→ **APPLY WHAT YOU READ**:
1 - Answer these from the CAR-T manufacturing passage, one line each:
(a) In which bioreactor format has a detailed protocol already been generated?
(b) What kind of insertions do lentiviruses or retroviruses tend to have?
(c) What is the selection of GMP grade products called?
2 - List every problem with electroporation as it stands now that the CAR-T manufacturing passage mentions.
3 - Carry on the CAR-T manufacturing passage from its last sentence.

→ **SOURCE EXTRACT**:
################

From a technology support standpoint, we continually generate application data at large scale. To date, we have generated a detailed protocol in stirred tank bioreactors. However, our R&D scientists are also working on a rocker bag format.

Thinking even longer term, the lentivirus approach will decrease in popularity. At the end of the day you’re using lentiviruses because you need to introduce a piece of DNA into the T cells’ genome. There are other, better systems that can do the same thing without having to use a virus. One approach for example is using electroporation with the help of gene editing tools, in which you can specifically cut a region in the genome and safely insert your CAR-T construct. The advantage of such an approach is that you can control the insertions. Lentiviruses or retroviruses tend to have random insertions, which may lead to unintended effects if inserted in a locus encoding for another gene and sometimes the CAR-T can disrupt another gene and affect the cell. The gene editing approach will allow you to direct the gene to a specific location and this will evolve as a technology of the future.

When using a lentivirus approach for CAR-T cells, you not only need to take care of the T cells, but also need to produce your lentiviruses in parallel. Whereas for an electroporation system, you can integrate the system in the same manufacturing so that everything can be done in line.

One challenge with electroporation approach right now is that the efficiency of insertion into the T cells is not as good as lentiviruses, but if we can find a way to improve that efficiency we think it will ultimately disrupt lentiviruses.
To that end, we’re now working on improving the efficiency of electroporation, and have seen some very exciting results internally where we already achieved efficiency of insertion rate almost as good as lentiviruses. Our next step is building the set of tools and reagents for electroporation to allow manufacturing of those cells.

One challenge is that a lot of electroporation tools or media are not currently ready to be integrated into a GMP manufacturing environment. We have developed our selection of GMP grade products called Cell Therapy System, and our priority is to develop the electroporation tools to CTS standards. It will also be essential to develop larger scale electroporation technologies as the existing devices are typically small scale.


What do you see as some of the key challenges of moving from early/research-stage manufacture of cell and gene therapies through to commercial scale?

################

→ **ENTRIES SHOWN**:
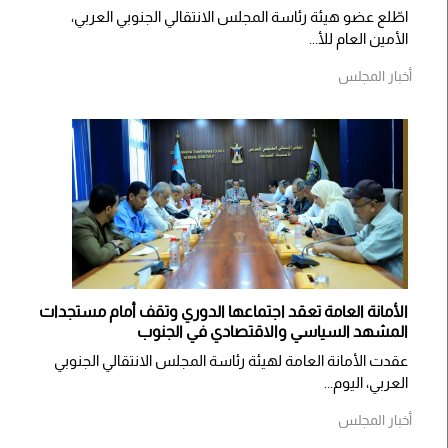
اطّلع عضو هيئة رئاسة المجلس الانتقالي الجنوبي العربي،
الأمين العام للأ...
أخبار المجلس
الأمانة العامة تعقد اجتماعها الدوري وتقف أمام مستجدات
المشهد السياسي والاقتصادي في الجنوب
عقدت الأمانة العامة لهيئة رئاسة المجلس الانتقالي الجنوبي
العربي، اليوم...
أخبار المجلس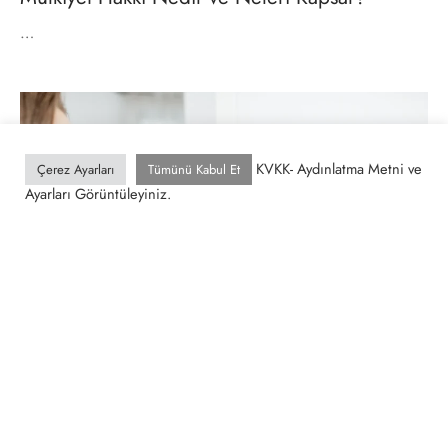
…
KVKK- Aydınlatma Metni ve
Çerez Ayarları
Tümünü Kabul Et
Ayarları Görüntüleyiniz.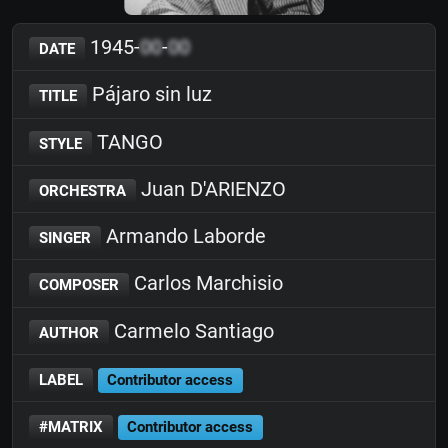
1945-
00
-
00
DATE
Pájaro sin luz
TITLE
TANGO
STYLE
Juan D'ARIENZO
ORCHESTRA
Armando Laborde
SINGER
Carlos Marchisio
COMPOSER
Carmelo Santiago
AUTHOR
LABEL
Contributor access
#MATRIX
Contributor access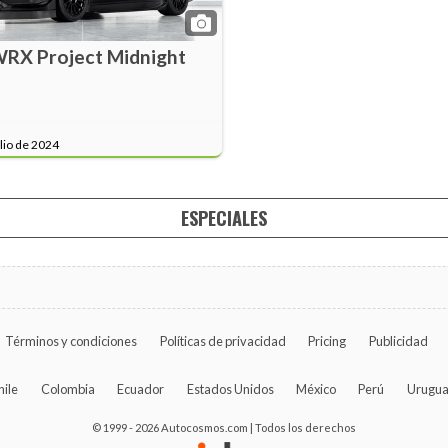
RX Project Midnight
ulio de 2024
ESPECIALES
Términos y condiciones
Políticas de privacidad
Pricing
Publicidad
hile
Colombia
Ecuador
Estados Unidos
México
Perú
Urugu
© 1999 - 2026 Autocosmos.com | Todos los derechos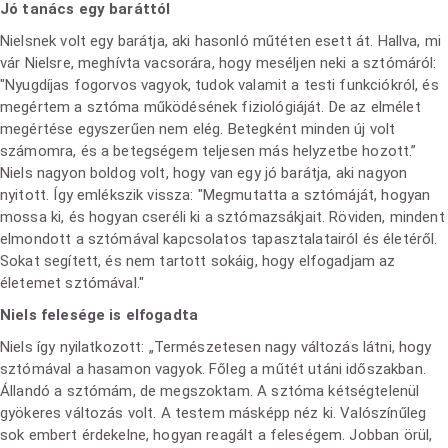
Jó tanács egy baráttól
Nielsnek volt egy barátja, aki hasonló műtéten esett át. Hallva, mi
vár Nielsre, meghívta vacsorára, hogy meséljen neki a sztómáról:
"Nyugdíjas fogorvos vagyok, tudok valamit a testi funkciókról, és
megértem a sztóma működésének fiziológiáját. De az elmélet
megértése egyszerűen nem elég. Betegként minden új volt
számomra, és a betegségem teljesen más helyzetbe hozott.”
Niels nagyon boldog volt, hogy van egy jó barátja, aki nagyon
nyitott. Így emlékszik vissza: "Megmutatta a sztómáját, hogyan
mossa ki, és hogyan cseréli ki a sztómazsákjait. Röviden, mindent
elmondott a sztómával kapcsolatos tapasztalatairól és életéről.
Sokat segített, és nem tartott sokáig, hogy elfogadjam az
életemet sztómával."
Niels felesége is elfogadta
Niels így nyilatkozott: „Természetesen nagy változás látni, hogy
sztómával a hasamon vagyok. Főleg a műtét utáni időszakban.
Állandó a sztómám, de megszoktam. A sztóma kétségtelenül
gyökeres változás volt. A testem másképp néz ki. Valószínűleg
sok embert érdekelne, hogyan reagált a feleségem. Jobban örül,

################

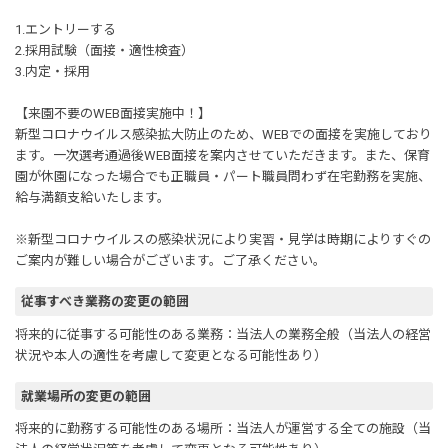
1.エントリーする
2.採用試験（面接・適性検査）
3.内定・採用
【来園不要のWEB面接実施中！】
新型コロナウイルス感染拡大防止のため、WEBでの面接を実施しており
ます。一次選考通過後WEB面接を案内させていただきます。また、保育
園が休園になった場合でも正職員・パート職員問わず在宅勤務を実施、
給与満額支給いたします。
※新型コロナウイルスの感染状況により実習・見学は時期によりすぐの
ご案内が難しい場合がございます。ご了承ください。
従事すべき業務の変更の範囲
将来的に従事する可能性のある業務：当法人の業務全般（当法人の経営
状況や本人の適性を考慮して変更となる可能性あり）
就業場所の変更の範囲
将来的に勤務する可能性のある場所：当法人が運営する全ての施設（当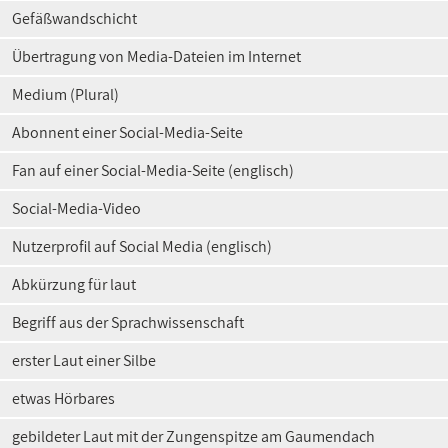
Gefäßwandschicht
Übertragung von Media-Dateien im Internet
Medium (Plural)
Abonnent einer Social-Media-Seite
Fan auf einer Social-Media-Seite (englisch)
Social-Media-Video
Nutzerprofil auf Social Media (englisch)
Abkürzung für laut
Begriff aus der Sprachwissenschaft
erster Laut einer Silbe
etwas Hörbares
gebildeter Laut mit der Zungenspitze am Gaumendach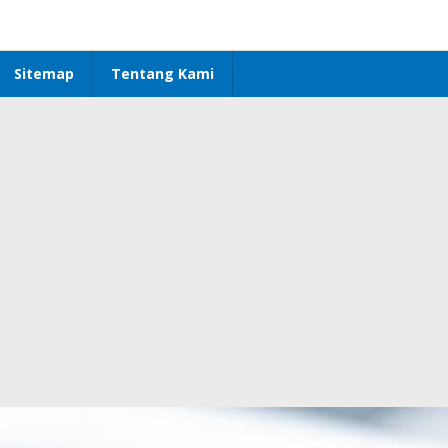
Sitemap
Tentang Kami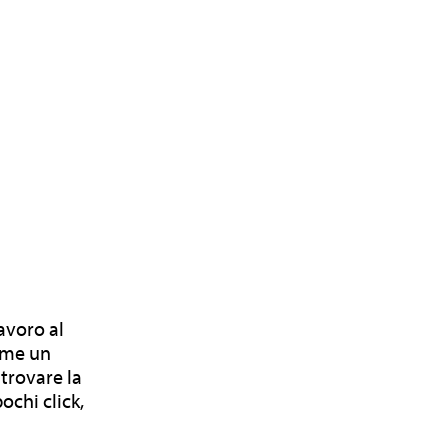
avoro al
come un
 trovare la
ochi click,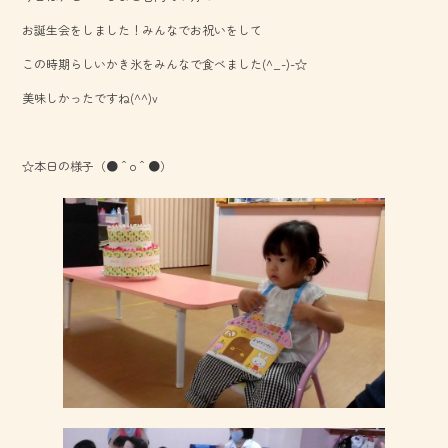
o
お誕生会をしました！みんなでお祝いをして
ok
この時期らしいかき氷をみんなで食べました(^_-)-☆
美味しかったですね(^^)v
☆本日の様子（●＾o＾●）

################

→ **ANSWERS GIVEN**:
1 -
(a) Stirred tank bioreactors
(b) Random insertions
(c) Cell Therapy System

2 -
- Its efficiency of insertion into the T cells is not as good as that of lentiviruses.
- Many electroporation tools or media are not currently ready to be integrated into a GMP manufacturing environment.
- The existing electroporation devices are typically small scale.

3 -
CH: The inherent complexity of cell and gene therapy manufacturing has uncovered many challenges. The ability to adequately scale and close processes without altering the final therapeutic product will be key. Furthermore, securing a robust supply chain early that can grow with the manufacturing process and meet GMP requirements for a workable cost is also an important consideration. As part of the Centre for Advanced Therapeutic Cell Technologies (CATCT), a collaborative venture between CCRM, GE Healthcare and the Federal Economic Development Agency for Southern Ontario (FedDev Ontario), we are actively focussed on solving manufacturing challenges, such as those linked to lentiviral production that will help clients overcome manufacturing hurdles through our process development services.


Where do you feel additional opportunities exist to support the commercial-scale manufacture of cell and gene therapies?

XDM: For the cell and gene therapy industry Thermo Fisher is more well known as a research tools provider; however we have been supporting cell and gene therapy developers with our GMP grade reagents for decades and are investing to further expand our portfolio to help ease our customer’s transition from research all the way through to commercial manufacturing.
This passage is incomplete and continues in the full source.